* Dataset content *

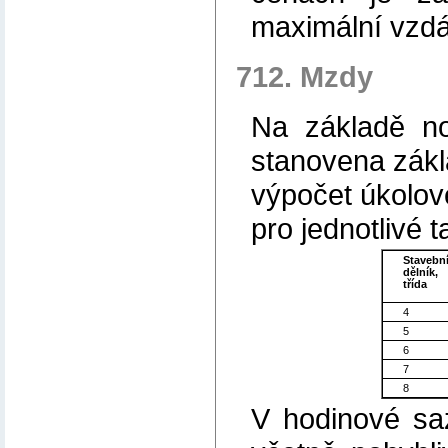
maximální vzdá
712. Mzdy
Na základě nor
stanovena zákl
výpočet úkolov
pro jednotlivé ta
Stavebn
dělník,
třída
4
5
6
7
8
V hodinové sa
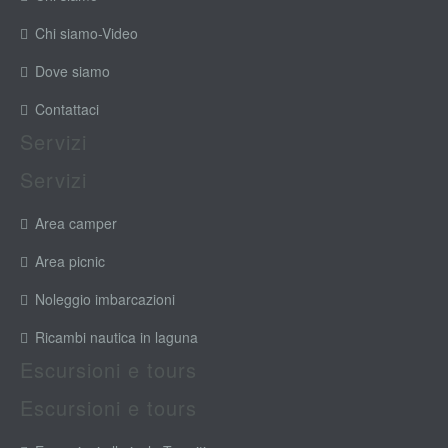
Chi siamo-Video
Dove siamo
Contattaci
Servizi
Servizi
Area camper
Area picnic
Noleggio imbarcazioni
Ricambi nautica in laguna
Escursioni e tours
Escursioni e tours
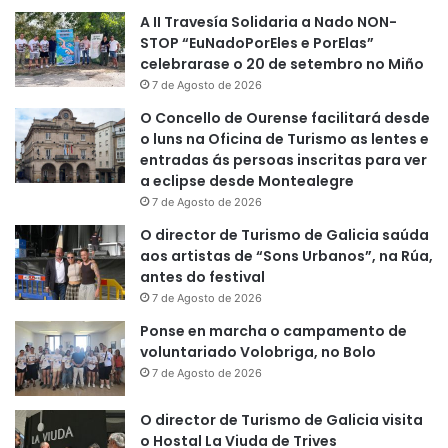
A II Travesía Solidaria a Nado NON-
STOP “EuNadoPorEles e PorElas”
celebrarase o 20 de setembro no Miño
7 de Agosto de 2026
O Concello de Ourense facilitará desde
o luns na Oficina de Turismo as lentes e
entradas ás persoas inscritas para ver
a eclipse desde Montealegre
7 de Agosto de 2026
O director de Turismo de Galicia saúda
aos artistas de “Sons Urbanos”, na Rúa,
antes do festival
7 de Agosto de 2026
Ponse en marcha o campamento de
voluntariado Volobriga, no Bolo
7 de Agosto de 2026
O director de Turismo de Galicia visita
o Hostal La Viuda de Trives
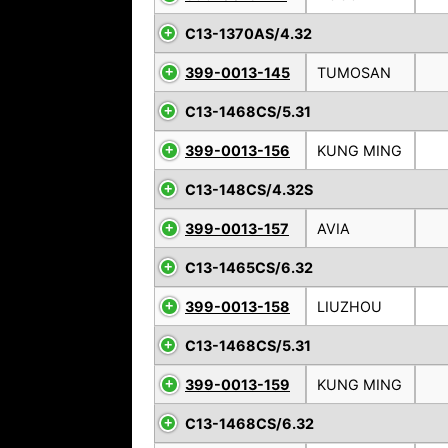
C13-1370AS/4.32
399-0013-145
TUMOSAN
C13-1468CS/5.31
399-0013-156
KUNG MING
C13-148CS/4.32S
399-0013-157
AVIA
C13-1465CS/6.32
399-0013-158
LIUZHOU
C13-1468CS/5.31
399-0013-159
KUNG MING
C13-1468CS/6.32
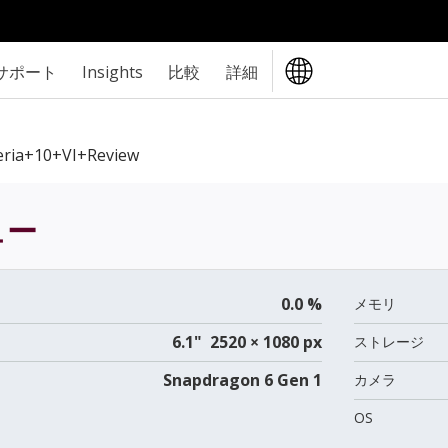
サポート
Insights
比較
詳細
ria+10+VI+review
ュー
0.0 %
メモリ
6.1" 2520 × 1080 px
ストレージ
Snapdragon 6 Gen 1
カメラ
OS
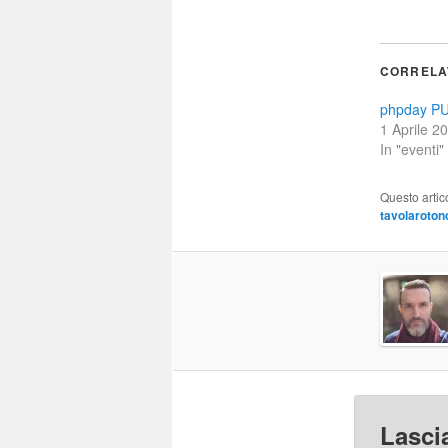
CORRELA
phpday PU
1 Aprile 2
In "eventi"
Questo artic
tavolaroton
Lasci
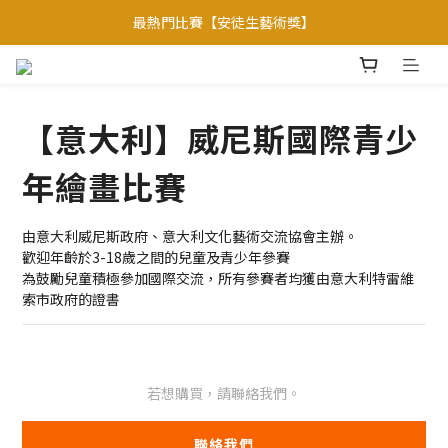
【會員優惠】加入會員專享更多會員禮遇
最熱門比賽【安徒生藝術獎】
焦點比賽: 【聯合國官方項目】
【會員優惠】加入會員專享更多會員禮遇
【意大利】威尼斯國際青少
年繪畫比賽
由意大利威尼斯政府、意大利文化藝術交流協會主辦。
歡迎年齡於3-18歲之間的兒童及青少年參賽
為鼓勵兒童積極參加國際交流，所有參賽者均獲由意大利特雷維
索市政府的證書
若想購買，請聯絡我們。
聯絡我們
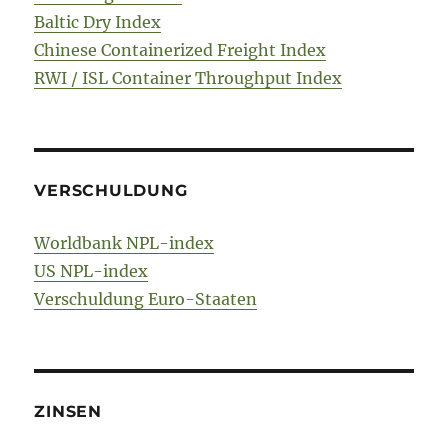
Baltic Dry Index
Chinese Containerized Freight Index
RWI / ISL Container Throughput Index
VERSCHULDUNG
Worldbank NPL-index
US NPL-index
Verschuldung Euro-Staaten
ZINSEN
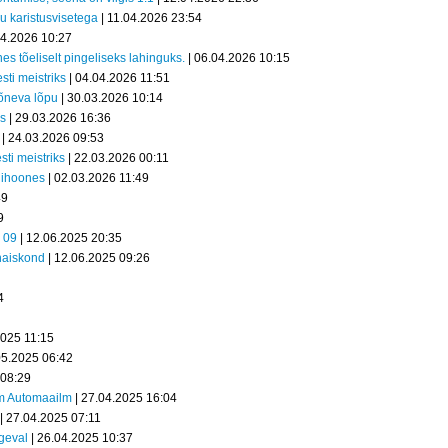
u karistusvisetega
| 11.04.2026 23:54
04.2026 10:27
es tõeliselt pingeliseks lahinguks.
| 06.04.2026 10:15
ti meistriks
| 04.04.2026 11:51
põneva lõpu
| 30.03.2026 10:14
ks
| 29.03.2026 16:36
| 24.03.2026 09:53
ti meistriks
| 22.03.2026 00:11
dihoones
| 02.03.2026 11:49
49
9
a 09
| 12.06.2025 20:35
naiskond
| 12.06.2025 09:26
4
2025 11:15
05.2025 06:42
 08:29
am Automaailm
| 27.04.2025 16:04
| 27.04.2025 07:11
geval
| 26.04.2025 10:37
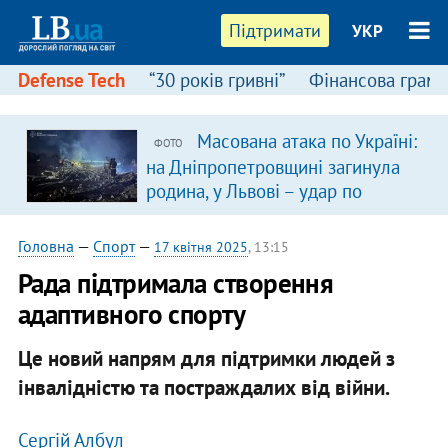
Підтримати
УКР
Defense Tech
“30 років гривні”
Фінансова грамо
Масована атака по Україні:
ФОТО
на Дніпропетровщині загинула
родина, у Львові – удар по
багатоповерхівках
(доповнюється)
Головна
—
Спорт
—
17 квітня 2025
, 13:15
Рада підтримала створення
адаптивного спорту
Це новий напрям для підтримки людей з
інвалідністю та постраждалих від війни.
Сергій Албул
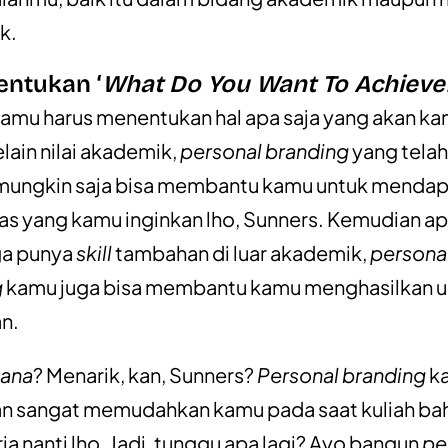
k.
entukan ‘
What Do You Want To Achieve
kamu harus menentukan hal apa saja yang akan k
lain nilai akademik,
personal branding
yang tela
mungkin saja bisa membantu kamu untuk menda
tas yang kamu inginkan lho, Sunners. Kemudian ap
ga punya
skill
tambahan di luar akademik,
persona
g
kamu juga bisa membantu kamu menghasilkan ua
n.
ana
? Menarik, kan, Sunners?
Personal branding
k
an sangat memudahkan kamu pada saat kuliah ba
ja nanti lho. Jadi, tunggu apa lagi? Ayo bangun
pe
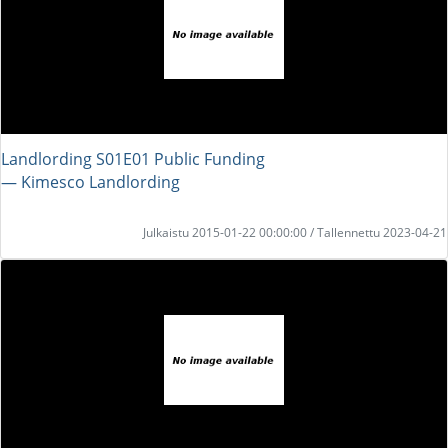
Landlording S01E01 Public Funding
― Kimesco Landlording
Julkaistu 2015-01-22 00:00:00 / Tallennettu 2023-04-21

* What is expected *
Copy word for word everything in the records above from the line containing "Chi siamo-Video" down to the line containing "o Hostal La Viuda de Trives", including both of those lines. Leave the pictures out of your copy.

* Result of this task *
Chi siamo-Video
Dove siamo
Contattaci
Servizi
Servizi
Area camper
Area picnic
Noleggio imbarcazioni
Ricambi nautica in laguna
Escursioni e tours
Escursioni e tours
A II Travesía Solidaria a Nado NON-
STOP “EuNadoPorEles e PorElas”
celebrarase o 20 de setembro no Miño
7 de Agosto de 2026
O Concello de Ourense facilitará desde
o luns na Oficina de Turismo as lentes e
entradas ás persoas inscritas para ver
a eclipse desde Montealegre
7 de Agosto de 2026
O director de Turismo de Galicia saúda
aos artistas de “Sons Urbanos”, na Rúa,
antes do festival
7 de Agosto de 2026
Ponse en marcha o campamento de
voluntariado Volobriga, no Bolo
7 de Agosto de 2026
O director de Turismo de Galicia visita
o Hostal La Viuda de Trives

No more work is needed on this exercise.